Separation of church and state is a bedrock principle of our Constitution much like the principles of separation of powers and checks and balances. In the Constitution, the founders did not simply say in so many words that there should be separation of powers and checks and balances; rather, they actually separated the powers of government among three branches and established checks and balances. Similarly, they did not merely say there should be separation of church and state; rather, they actually separated them by (1) establishing a secular government on the power of "We the people" (not a deity), (2) saying nothing to connect that government to god(s) or religion, (3) saying nothing to give that government power over matters of god(s) or religion, and (4), indeed, saying nothing substantive about god(s) or religion at all except in a provision precluding any religious test for public office. Given the norms of the day, the founders' avoidance of any expression in the Constitution suggesting that the government is somehow based on any religious belief was quite a remarkable and plainly intentional choice. They later buttressed this separation of government and religion with the First Amendment, which constrains the government from undertaking to establish religion or prohibit individuals from freely exercising their religions. The basic principle, thus, rests on much more than just the First Amendment.

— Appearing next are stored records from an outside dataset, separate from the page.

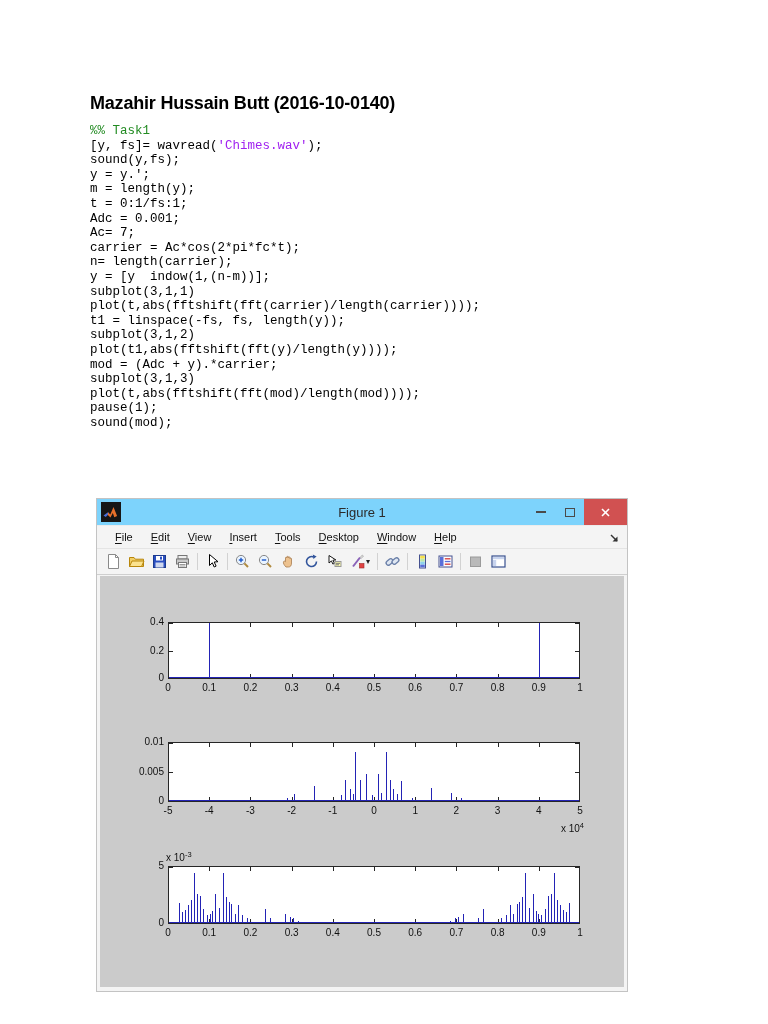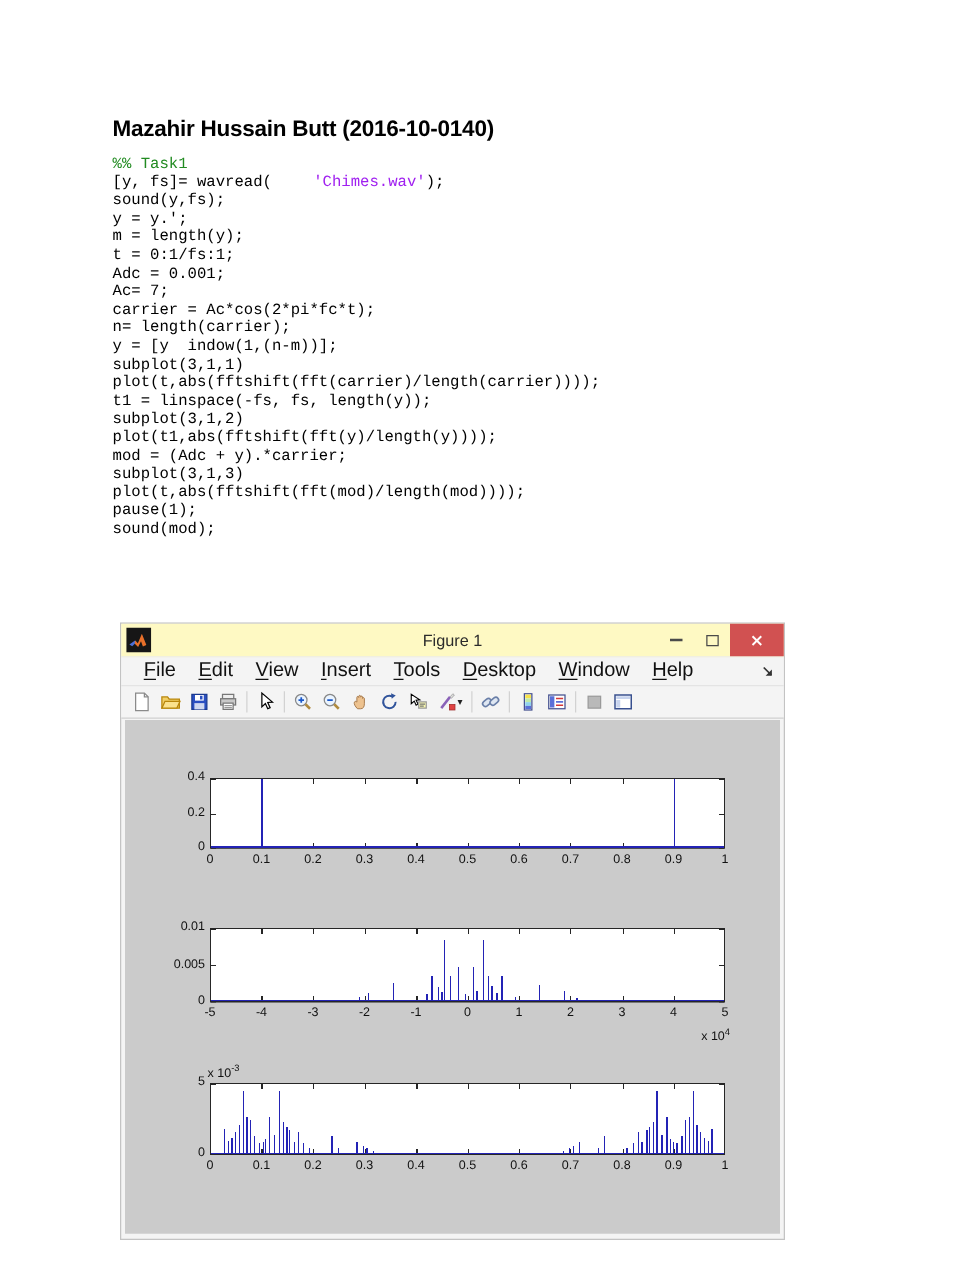--- a/index.html
+++ b/index.html
@@ -4,37 +4,37 @@
 <style>
   * { margin:0; padding:0; box-sizing:border-box; }
   html,body { width:768px; height:1024px; }
   body { background:#ffffff; font-family:"Liberation Sans", sans-serif; position:relative; overflow:hidden; }
 
   .doc-header { position:absolute; left:90px; top:93px; font-size:18px; font-weight:bold; color:#000; letter-spacing:-0.2px; }
 
   .code { position:absolute; left:90px; top:124px; font-family:"Liberation Mono", monospace; font-size:12.5px; line-height:14.6px; color:#000; }
   .code-line { white-space:pre; }
   .code .comment { color:#228b22; }
-  .code .string  { color:#a020f0;margin-left:33px; }
+  .code .string  { color:#a020f0; }
 
   
   .figwin { position:absolute; left:96px; top:498px; width:532px; height:494px;
             background:#f4f4f4; border:1px solid #c3c3c3; }
 
-  .titlebar { position:relative; height:27px; background:#fef9c3; border-bottom:1px solid #ececec; display:flex; align-items:center; }
+  .titlebar { position:relative; height:27px; background:#7dd3fc; border-bottom:1px solid #ececec; display:flex; align-items:center; }
   .appicon { position:absolute; left:4px; top:3px; width:20px; height:20px; }
   .wtitle { position:absolute; left:0; right:0; text-align:center; font-size:13px; color:#2b2b2b; }
   .winbtns { position:absolute; right:0px; top:0px; height:26px; display:flex; }
   .wbtn { width:29px; height:26px; display:flex; align-items:center; justify-content:center; }
   .wbtn.close { width:43px; background:#d15151; }
   .min-glyph { width:10px; height:2px; background:#4a4a4a; }
   .max-glyph { width:10px; height:9px; border:1.5px solid #4a4a4a; background:transparent; }
 
   .menubar { position:relative; height:23px; display:flex; align-items:center; padding-left:9px; background:#f4f4f4; border-bottom:1px solid #e4e4e4; }
-  .menuitem { font-size:16px; color:#111; padding:0 9px; }
+  .menuitem { font-size:11px; color:#111; padding:0 9px; }
   .menuitem u { text-underline-offset:2px; }
   .dockarrow { position:absolute; right:6px; top:5px; width:13px; height:13px; }
 
   .toolbar { height:26px; display:flex; align-items:center; padding-left:5px; background:#f4f4f4; border-bottom:1px solid #cfcfcf; }
   .tbtn { width:23px; height:22px; display:flex; align-items:center; justify-content:center; }
   .tsep { width:1px; height:17px; background:#d2d2d2; margin:0 3px; }
   .caret { font-size:8px; color:#222; margin-left:-3px; width:8px; }
 
   .canvas { position:absolute; left:3px; right:3px; top:77px; bottom:4px; background:#cbcbcb; }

ReplyDeleteWhile it is well recognized that the First Amendment limited only the federal government, the Constitution was later amended to protect from infringement by states and their political subdivisions the privileges and immunities of citizenship, due process, and equal protection of the laws. The courts naturally have looked to the Bill of Rights for the important rights thus protected by the 14th Amendment and have ruled that it effectively extends the First Amendment’s guarantees vis a vis the federal government to the states and their subdivisions. While the founders drafted the First Amendment to constrain the federal government, they certainly understood that later amendments could extend the Bill of Rights' constraints to state and local governments.
Doug, Thank for taking the time to read. You seem to be saying that the 14th Amendment indeed extends the power of the Constitution over the Congress of the United States to include the several congresses of the several States. I fail to find that language.